Search Line limits were exceeded, some search paths have been omitted, the applied search line is: default.svc.cluster.local svc.cluster.local cluster.local c.<project ID>.internal google.internal

This warning is logged in Cloud Logging in the container logs section.

To resolve this issue, remove the extra search paths from the configuration.

Consider the upstreamNameservers limit

Kubernetes imposes a limit of up to three upstreamNameservers values. If you define more than three upstreamNameservers, you see the following error in Cloud Logging in the kube-dns deployment logs:

Invalid configuration: upstreamNameserver cannot have more than three entries (value was &TypeMeta{Kind:,APIVersion:,}), ignoring update

When this happens, kube-dns behaves as if it has no upstreamNameservers configured. To resolve this issue, remove the extra upstreamNameservers from the configuration.

Performance limitations with kube-dns

If you are experiencing high latency with DNS lookups or DNS resolution failures with the default kube-dns provider, this might be caused by:

  • Performing frequent DNS lookups within your workload
  • Deploying a higher Pod density per node.
  • Running kube-dns on Spot or preemptible VMs, which can lead to unexpected node deletions and subsequent DNS resolution issues.

To improve DNS lookup times, you can choose one of the following options:

  • Avoid running critical system components like kube-dns on Spot or preemptible VMs. Using Spot or preemptible VMs for DNS can cause failures and disrupt your cluster.
  • As best practices, create at least one node pool comprised of standard (non-Spot or preemptible) VMs to host critical system components like kube-dns. To ensure that critical workloads are only scheduled on the reliable node pool preventing them from running on Spot or preemptible VMs, you can use taints and tolerations for Spot VMs.
  • Enable NodeLocal DNSCache.
  • Scale up kube-dns.
  • Ensure that your application uses dns.resolve* based functions rather than dns.lookup based function as dns.lookup is synchronous. dns.resolve* functions always perform an asynchronous DNS query on the network.

Service DNS records

kube-dns only creates DNS records for Services that have Endpoints.

Large TTL from DNS upstream servers

If kube-dns receives a DNS response from an upstream DNS resolver with a large or "infinite" TTL, it keeps this TTL value for the DNS entry in the cache.
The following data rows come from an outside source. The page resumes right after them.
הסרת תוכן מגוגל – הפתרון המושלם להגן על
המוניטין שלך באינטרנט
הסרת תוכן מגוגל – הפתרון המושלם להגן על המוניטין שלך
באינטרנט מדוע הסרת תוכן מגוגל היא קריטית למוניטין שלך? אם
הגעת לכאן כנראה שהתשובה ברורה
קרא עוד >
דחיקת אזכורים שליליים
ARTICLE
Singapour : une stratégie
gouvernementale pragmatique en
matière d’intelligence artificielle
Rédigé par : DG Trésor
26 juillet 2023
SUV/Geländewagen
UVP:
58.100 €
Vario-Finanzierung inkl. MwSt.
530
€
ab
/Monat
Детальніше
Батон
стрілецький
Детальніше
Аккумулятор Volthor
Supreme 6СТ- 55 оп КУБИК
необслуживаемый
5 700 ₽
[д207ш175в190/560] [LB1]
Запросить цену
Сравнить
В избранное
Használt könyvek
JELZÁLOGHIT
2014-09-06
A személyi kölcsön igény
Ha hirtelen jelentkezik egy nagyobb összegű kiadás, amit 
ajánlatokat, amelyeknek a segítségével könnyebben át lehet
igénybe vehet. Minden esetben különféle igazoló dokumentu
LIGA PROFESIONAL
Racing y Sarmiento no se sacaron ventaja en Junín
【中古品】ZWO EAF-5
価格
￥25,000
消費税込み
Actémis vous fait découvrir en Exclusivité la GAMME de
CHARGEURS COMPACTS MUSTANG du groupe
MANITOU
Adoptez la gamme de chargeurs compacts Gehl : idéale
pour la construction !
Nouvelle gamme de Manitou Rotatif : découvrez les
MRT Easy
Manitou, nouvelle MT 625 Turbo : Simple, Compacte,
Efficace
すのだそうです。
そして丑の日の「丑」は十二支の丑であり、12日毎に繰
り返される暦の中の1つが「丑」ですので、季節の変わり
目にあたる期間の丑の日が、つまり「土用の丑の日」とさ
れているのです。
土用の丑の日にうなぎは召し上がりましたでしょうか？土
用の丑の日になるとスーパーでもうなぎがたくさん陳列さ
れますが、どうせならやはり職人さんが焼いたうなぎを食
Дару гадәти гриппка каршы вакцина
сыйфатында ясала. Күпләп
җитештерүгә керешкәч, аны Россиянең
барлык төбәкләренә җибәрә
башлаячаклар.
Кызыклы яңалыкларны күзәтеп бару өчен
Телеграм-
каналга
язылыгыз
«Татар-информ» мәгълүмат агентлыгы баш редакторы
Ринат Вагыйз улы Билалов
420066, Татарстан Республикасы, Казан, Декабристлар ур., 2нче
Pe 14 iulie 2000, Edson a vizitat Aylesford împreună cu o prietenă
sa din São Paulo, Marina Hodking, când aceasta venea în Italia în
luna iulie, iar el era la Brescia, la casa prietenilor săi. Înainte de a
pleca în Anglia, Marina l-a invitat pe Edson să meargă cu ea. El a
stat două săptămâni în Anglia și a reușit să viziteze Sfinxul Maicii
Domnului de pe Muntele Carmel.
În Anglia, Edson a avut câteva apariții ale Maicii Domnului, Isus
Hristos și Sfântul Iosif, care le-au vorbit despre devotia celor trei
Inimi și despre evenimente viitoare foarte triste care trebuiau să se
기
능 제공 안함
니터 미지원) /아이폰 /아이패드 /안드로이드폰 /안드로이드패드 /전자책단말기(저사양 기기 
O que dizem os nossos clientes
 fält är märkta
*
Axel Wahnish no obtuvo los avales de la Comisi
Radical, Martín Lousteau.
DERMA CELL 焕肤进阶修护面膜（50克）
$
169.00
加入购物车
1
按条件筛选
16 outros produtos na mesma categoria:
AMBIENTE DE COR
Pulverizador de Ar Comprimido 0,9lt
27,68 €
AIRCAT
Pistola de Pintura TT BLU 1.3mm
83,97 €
The entry never expires and could create a discrepancy between the entry and the actual IP address resolved for the TTL name.

GKE resolves this issue in the following control plane versions by setting a max TTL value to 30 seconds for any DNS response that has a TTL higher than 30 seconds:

  • 1.21.14-gke.9100
  • 1.22.15-gke.2100
  • 1.23.13-gke.500
  • 1.24.7-gke.500
  • 1.25.2-gke.500 or later

This behavior is similar to NodeLocal DNSCache.